Se la base piange, e il centro certamente non ride, non resta che andare direttamente al vertice. «Saccardi ci ha promesso un incontro con la Gdo (la grande distribuzione organizzata, ndr)», anticipa la presidente, che tuttavia lancia un appello ancora più in alto: «La Regione, sempre molto disponibile (in Toscana, per questo, siamo molto fortunati) può anche creare un meccanismo di premialità per i più virtuosi, ma è al governo che ci rivolgiamo.
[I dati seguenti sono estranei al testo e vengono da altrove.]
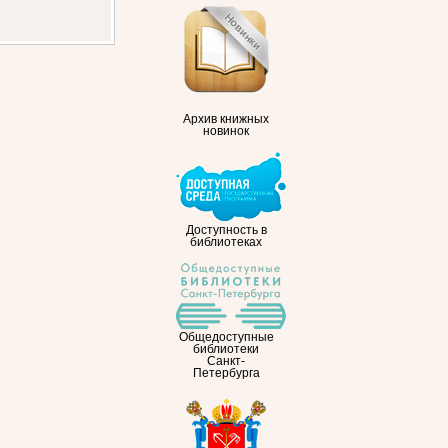
Архив книжных
новинок
Доступность в
библиотеках
Общедоступные
библиотеки
Санкт-
Петербурга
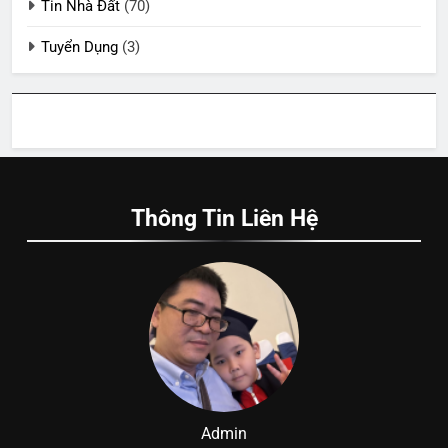
Tin Nhà Đất
(70)
Tuyển Dụng
(3)
Thông Tin Liên Hệ
Admin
Non si può limitare il nostro settore alla sola sopravvivenza, vogliamo dignità e la possibilità di essere competitivi: vogliamo poter anche noi fare reddito».
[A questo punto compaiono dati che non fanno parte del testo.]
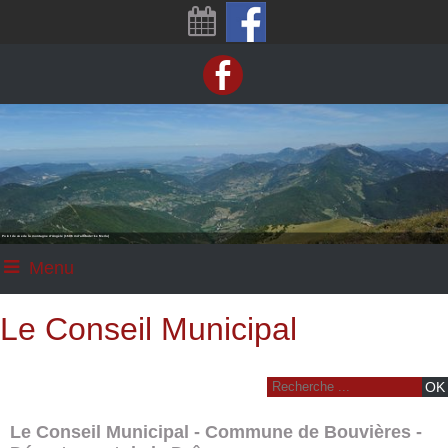
 de vue de la montagne d'Angèle (1606 m d'altitude: Le Merlu)
Le la
Menu
Le Conseil Municipal
Le Conseil Municipal - Commune de Bouvières -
Primo passo: sgomberare il campo dai luoghi comuni. «Il nostro è un lavoro ancora molto usurante ma non siamo certamente più gli zampognari con la pecora sulle spalle: siamo custodi del territorio e dei mestieri delle tradizioni, che volentieri integriamo con le opportunità che derivano dai nuovi mezzi tecnologici», puntualizza Saba, chiamando Roma a tracciare «canali in grado di valorizzare il prodotto finito (il Pecorino Toscano Dop ne è un esempio: se non riesce a spuntare un buon prezzo, a cascata ne risente tutta la filiera)», ma allo stesso tempo anche «portare nelle scuole l’educazione alimentare: il cibo nutriente e sano è il nostro, e questo dev’essere insegnato ai ragazzi già in aula». E per i giovani chiede che «il nostro mestiere, che pure è bello, sia reso di nuovo appetibile». Anche perché, fra crollo dei prezzi e aumento dei costi – ma anche raggiunti limiti di età – le imprese storiche chiudono in assenza di ricambio generazionale.

La presidente, tuttavia, guarda infine anche all’interno della sua stessa categoria: «Noi per primi dobbiamo essere in grado di imparare a dare valore al nostro prodotto».